Lamielle was one of four New Jersey nominees invited to the Jefferson Awards(http://marketing.timesunion.com/jeffersonAwards/index.asp) ceremony in Washington, D.C., June 20-22. Highlights included a visit with one of their state's senators, a visit to the White House, and two evening events, one of which was the black tie Jefferson Awards for Public Service emceed by Kathleen Kennedy Townsend, daughter of Senator Robert Kennedy and niece of award cofounder Jacqueline Kennedy Onassis. National honorees this year include Supreme Court Justice Ruth Bader Ginsburg.
Lamielle is one of the 25-member Public Interest Partners(http://www.niehs.nih.gov/about/community/publicinterest/index.cfm), which is made up of representatives of diverse groups, including disease, disability and environmental education, and advocacy organizations. Members offer NIEHS community perspectives on the research agenda of NIEHS, and serve as a key contributor to the translation of research findings for the public, policy makers, and private foundations. Lamielle has been invited to participate in the 2011 NIEHS Strategic Planning Stakeholder Community Workshop July 12-14 in Research Triangle Park, N.C.

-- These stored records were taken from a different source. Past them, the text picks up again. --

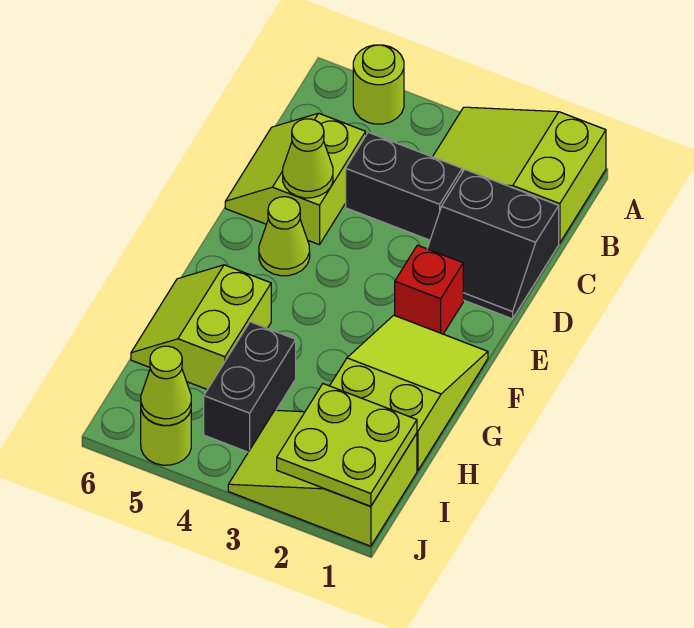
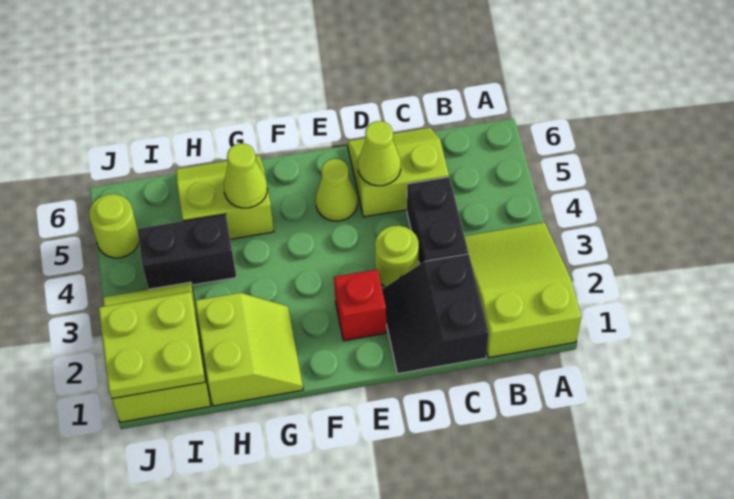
lime 1x1 round brick [353,45,404,124] -> lime 1x1 round brick moved to [375,226,419,287]
lime 2x3 slope [330,315,488,470] -> lime 2x2 slope [195,293,303,406]
lime 1x1 cone [141,346,191,425] -> lime 1x1 cone moved to [224,143,267,208]

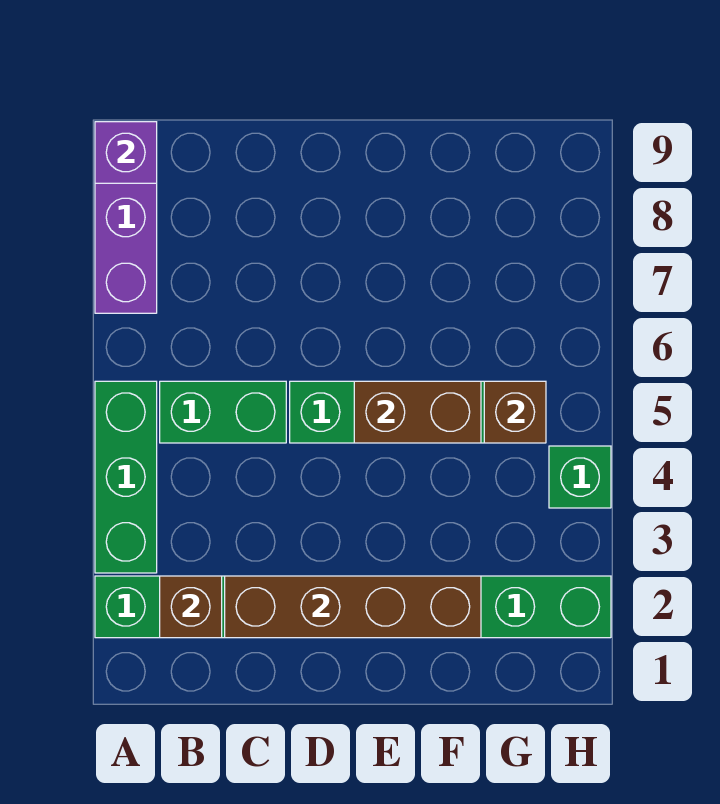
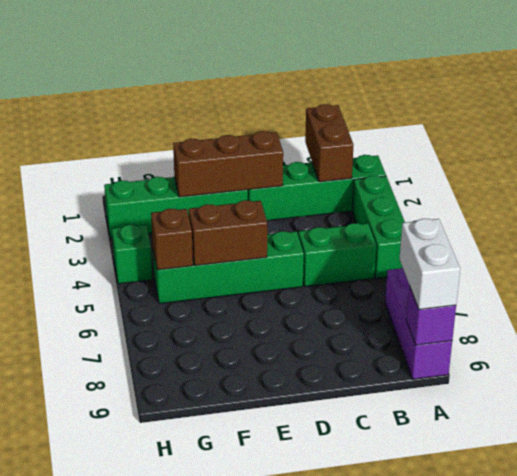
none -> white 1x2 brick [399,219,460,310]
brown 1x1 brick [160,576,222,638] -> brown 1x2 brick [305,104,354,182]
brown 1x4 brick [225,576,481,638] -> brown 1x3 brick [173,131,283,197]

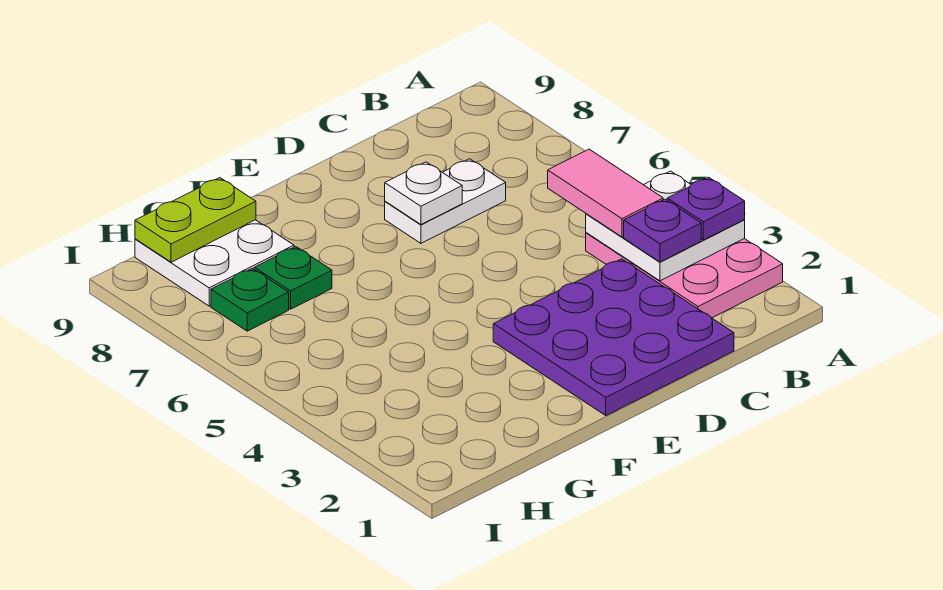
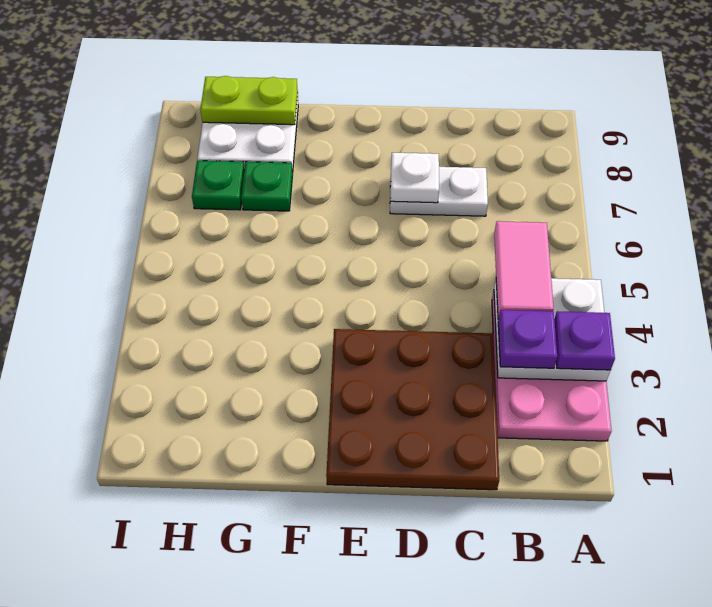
purple 3x3 plate [493,259,734,415] -> brown 3x3 plate [326,329,499,490]

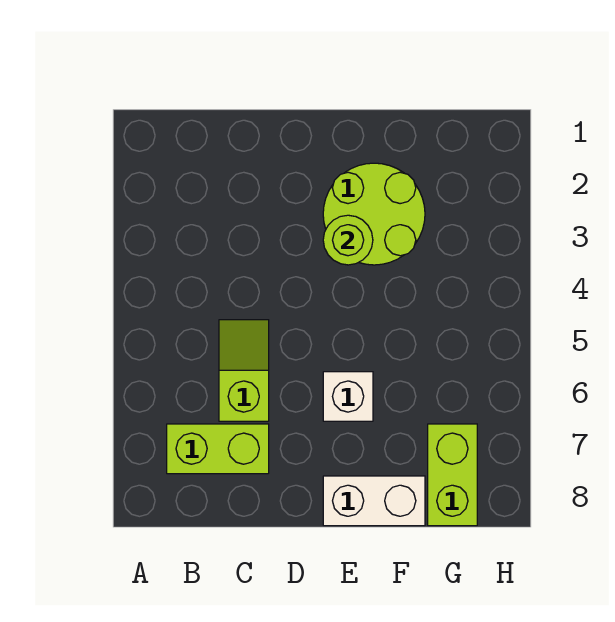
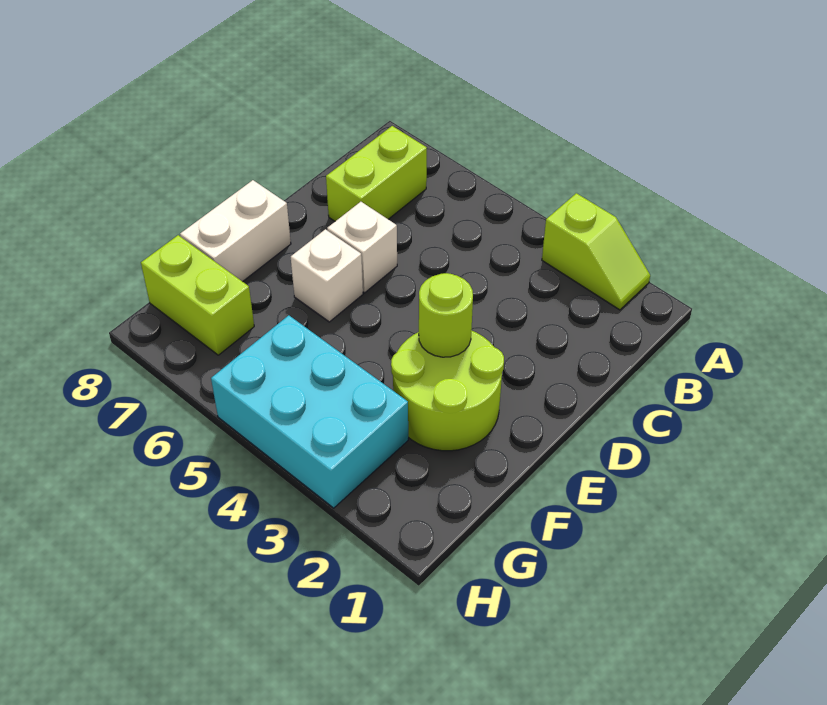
lime 1x2 slope [219,320,269,421] -> lime 1x2 slope moved to [542,193,650,310]
none -> white 1x1 brick [327,202,397,293]
none -> cyan 2x3 brick [211,315,408,508]

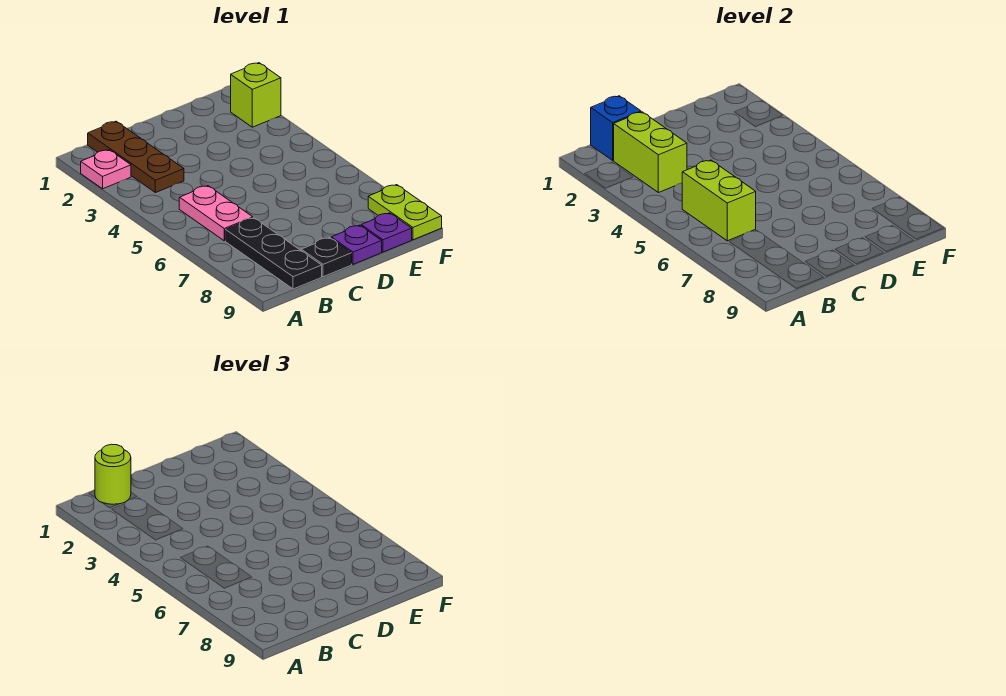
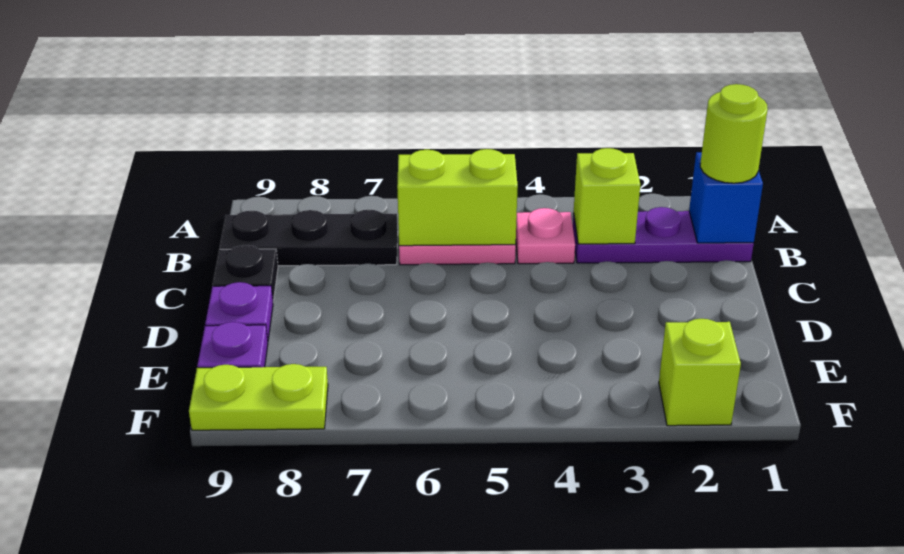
pink 1x1 plate [81,150,131,189] -> pink 1x1 plate moved to [516,208,575,264]
brown 1x3 plate [88,121,184,193] -> purple 1x3 plate [573,207,754,263]
lime 1x2 brick [613,112,687,193] -> lime 1x1 brick [574,148,640,244]

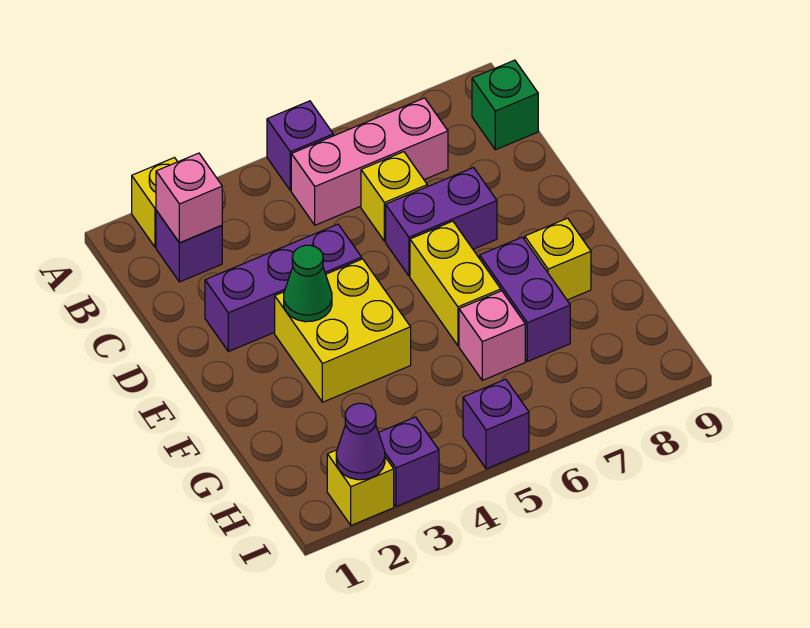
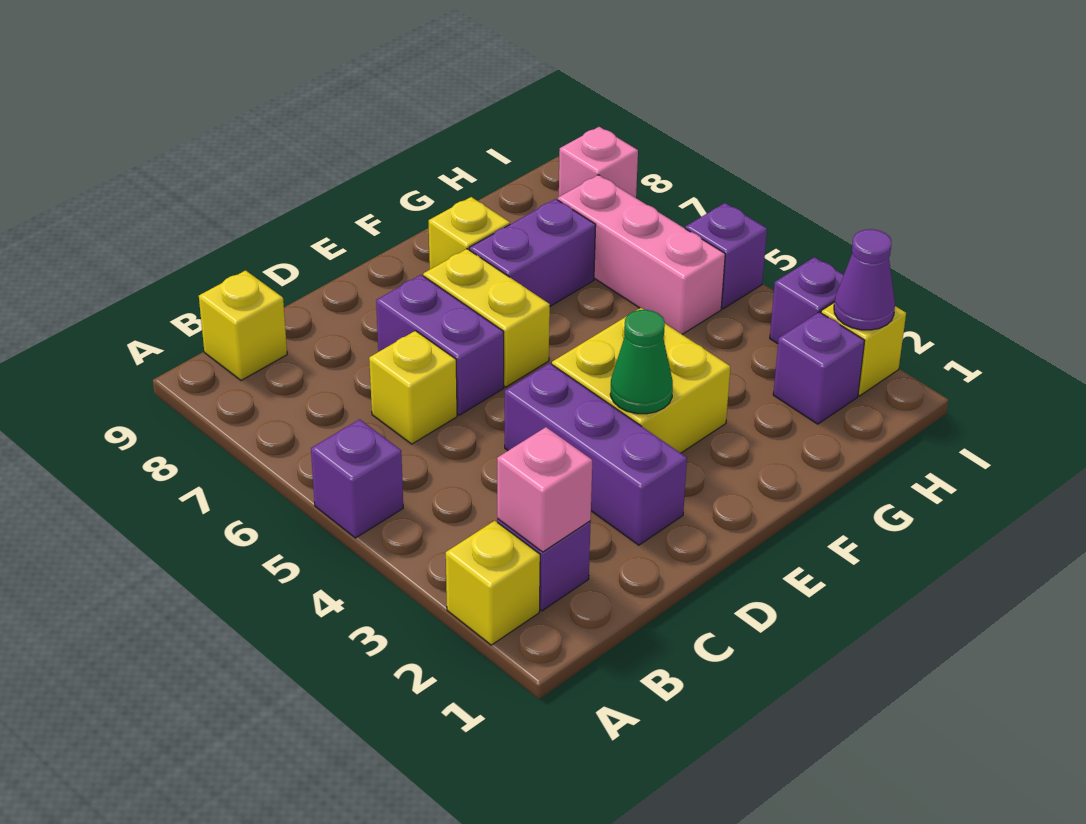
pink 1x3 brick [291,98,448,225] -> pink 1x3 brick moved to [558,175,725,334]
green 1x1 brick [472,60,538,150] -> yellow 1x1 brick [199,270,287,380]
yellow 1x2 brick [410,221,501,346] -> yellow 1x2 brick turned to [423,249,550,387]
pink 1x1 brick [459,291,525,380] -> pink 1x1 brick moved to [559,127,638,198]
none -> purple 1x1 brick [773,312,865,424]

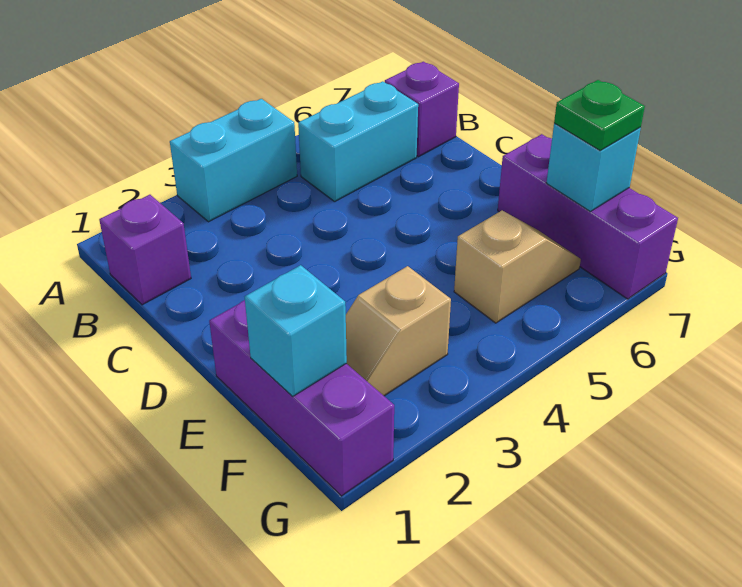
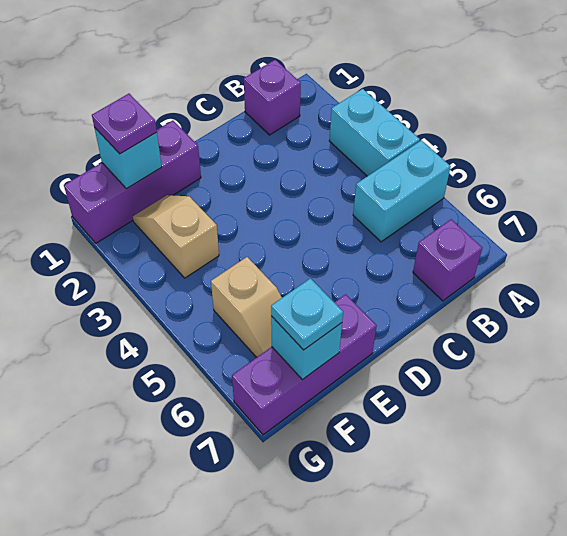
cyan 1x2 brick [298,81,418,202] -> cyan 1x2 brick turned to [353,140,451,242]
none -> purple 1x1 plate [92,94,157,154]
green 1x1 plate [554,80,645,150] -> cyan 1x1 plate [271,278,343,350]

Lamielle calls for more answers
"I hope that the Jefferson Award for Public Service will heighten visibility of what has, for decades, been an invisible public health problem," Lamielle said, following the award ceremony. "Eighteen years ago, members of an expert panel on chemical sensitivities and intolerances, convened by the Agency for Toxic Substances and Disease Registry, with directed congressional funds, recommended forming an interagency committee across [or which would consist of representatives of] disability, regulatory and research agencies, and clinical research using an environmental medical unit. Our organization continues to call for an interagency committee to catalyze a federal agency response to address these disabilities."
"The recently released Action Agenda for the Centers for Disease Control and Prevention National Conversation on Public Health and Chemical Exposures [see related story(http://www.niehs.nih.gov/news/newsletter/2011/july/spotlight-conversation/)] recommends research on chemical sensitivities and intolerances using an environmental medical unit. Nearly two decades have passed. Millions more Americans report serious illness and disability due to chemical exposures," Lamielle continued. "It's time to act."